[start of PROVIDED ENTRIES]
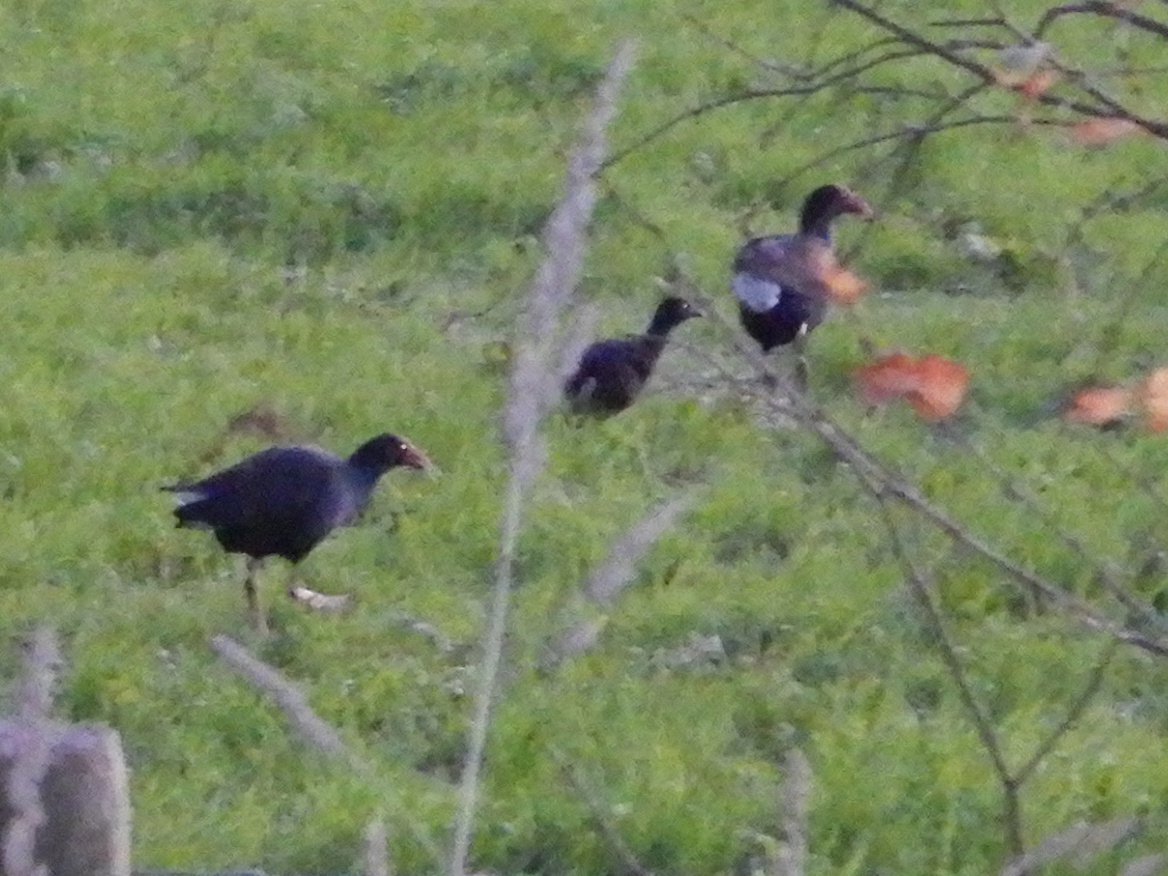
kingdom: Animalia
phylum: Chordata
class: Aves
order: Gruiformes
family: Rallidae
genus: Porphyrio
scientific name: Porphyrio melanotus
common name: Australasian swamphen
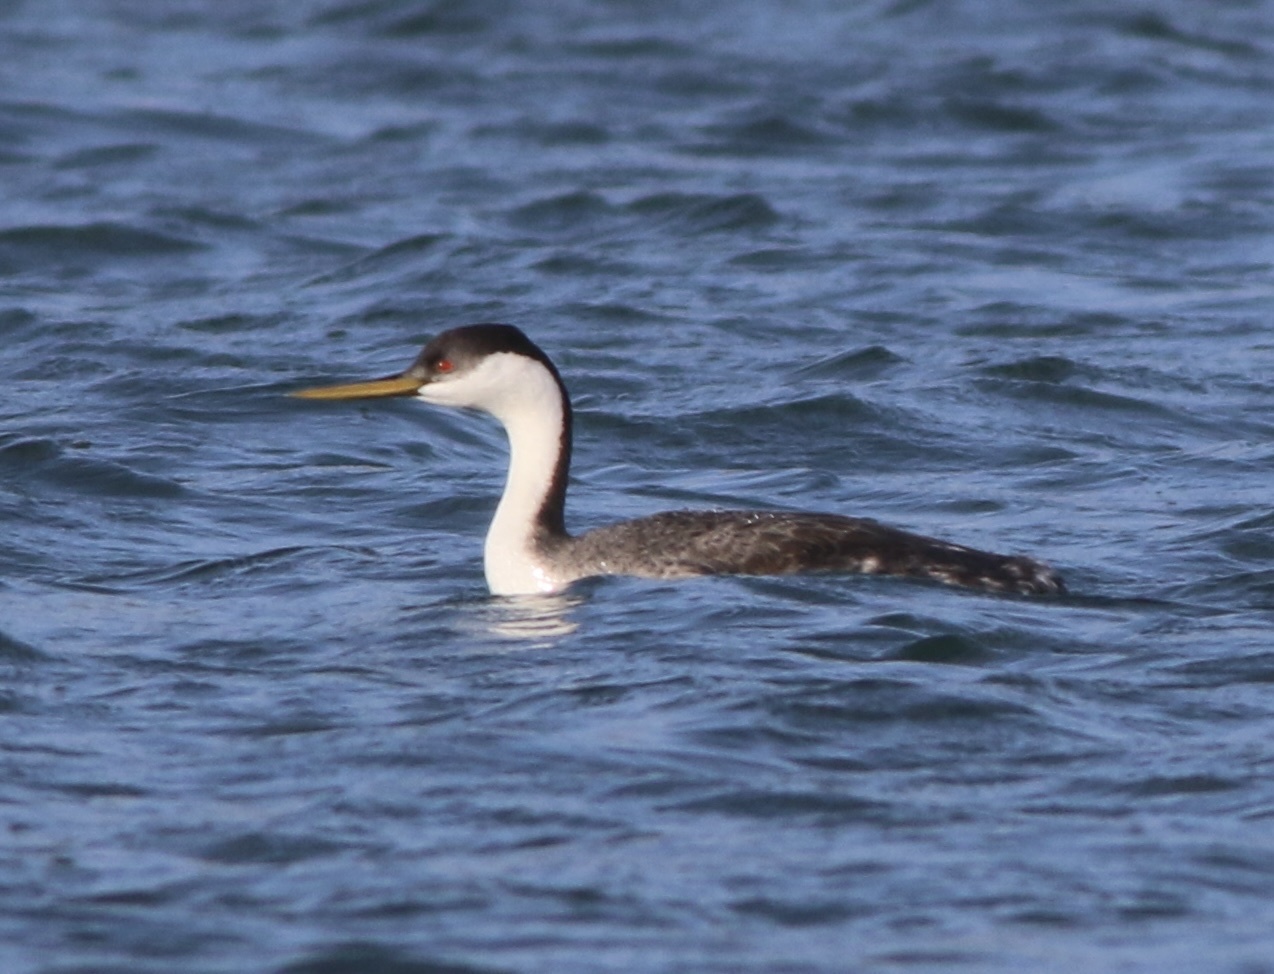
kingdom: Animalia
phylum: Chordata
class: Aves
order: Podicipediformes
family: Podicipedidae
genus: Aechmophorus
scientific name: Aechmophorus occidentalis
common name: Western grebe
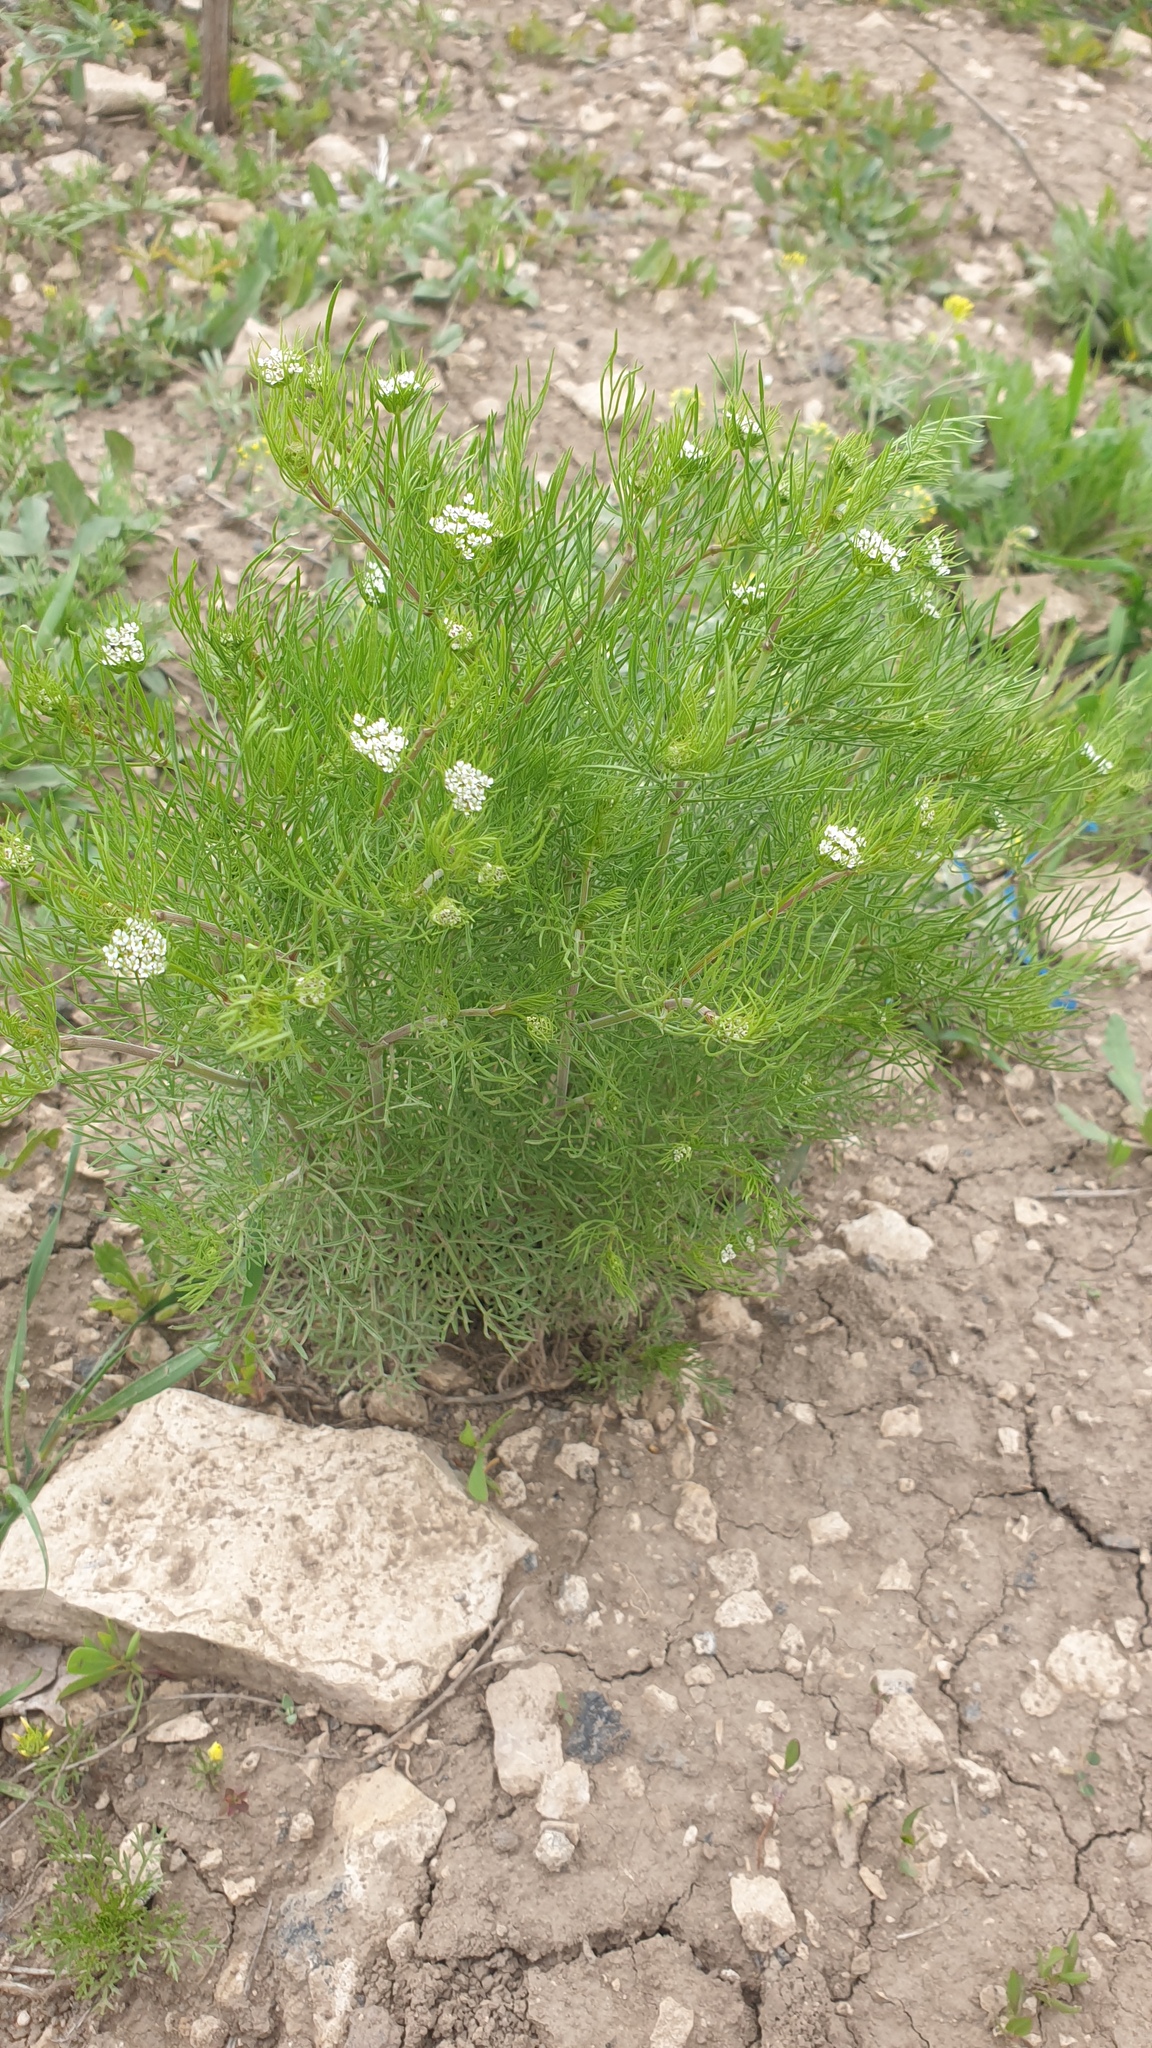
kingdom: Plantae
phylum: Tracheophyta
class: Magnoliopsida
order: Apiales
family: Apiaceae
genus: Coriandrum
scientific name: Coriandrum sativum
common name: Coriander
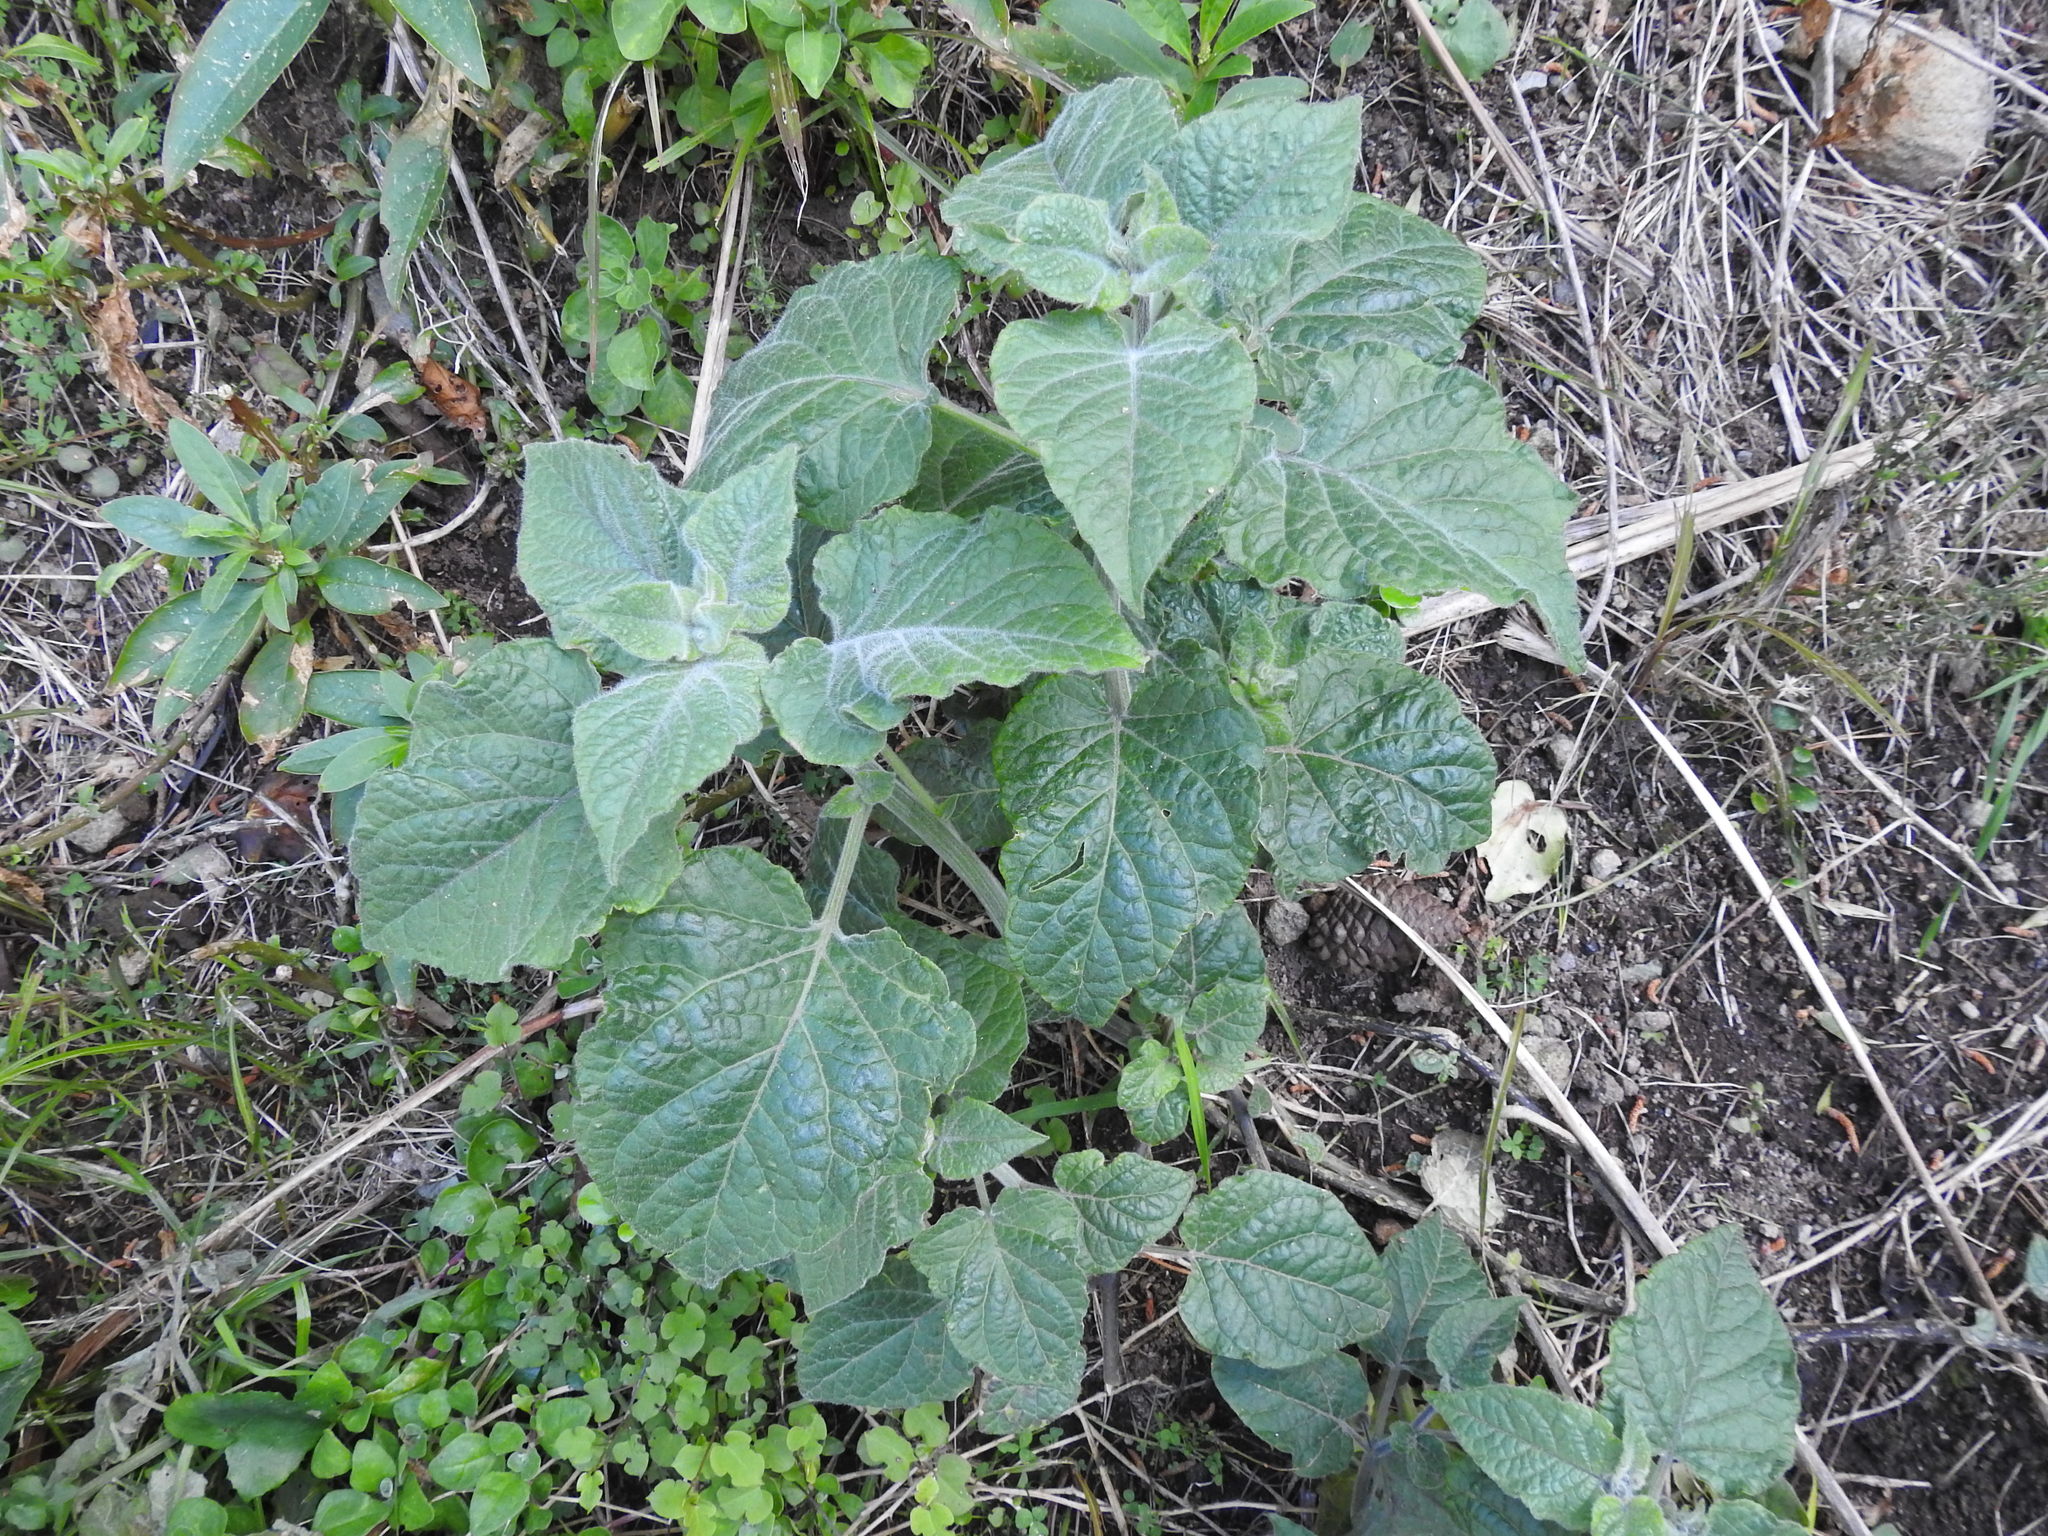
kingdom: Plantae
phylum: Tracheophyta
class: Magnoliopsida
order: Solanales
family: Solanaceae
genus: Physalis
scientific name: Physalis peruviana
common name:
[end of PROVIDED ENTRIES]
**SHORT EXERCISE**
Render every text line in the entries above as a numbered list, skipping any blank lines. Leave the pictures out.

**RESULT**
1. kingdom: Animalia
2. phylum: Chordata
3. class: Aves
4. order: Gruiformes
5. family: Rallidae
6. genus: Porphyrio
7. scientific name: Porphyrio melanotus
8. common name: Australasian swamphen
9. kingdom: Animalia
10. phylum: Chordata
11. class: Aves
12. order: Podicipediformes
13. family: Podicipedidae
14. genus: Aechmophorus
15. scientific name: Aechmophorus occidentalis
16. common name: Western grebe
17. kingdom: Plantae
18. phylum: Tracheophyta
19. class: Magnoliopsida
20. order: Apiales
21. family: Apiaceae
22. genus: Coriandrum
23. scientific name: Coriandrum sativum
24. common name: Coriander
25. kingdom: Plantae
26. phylum: Tracheophyta
27. class: Magnoliopsida
28. order: Solanales
29. family: Solanaceae
30. genus: Physalis
31. scientific name: Physalis peruviana
32. common name:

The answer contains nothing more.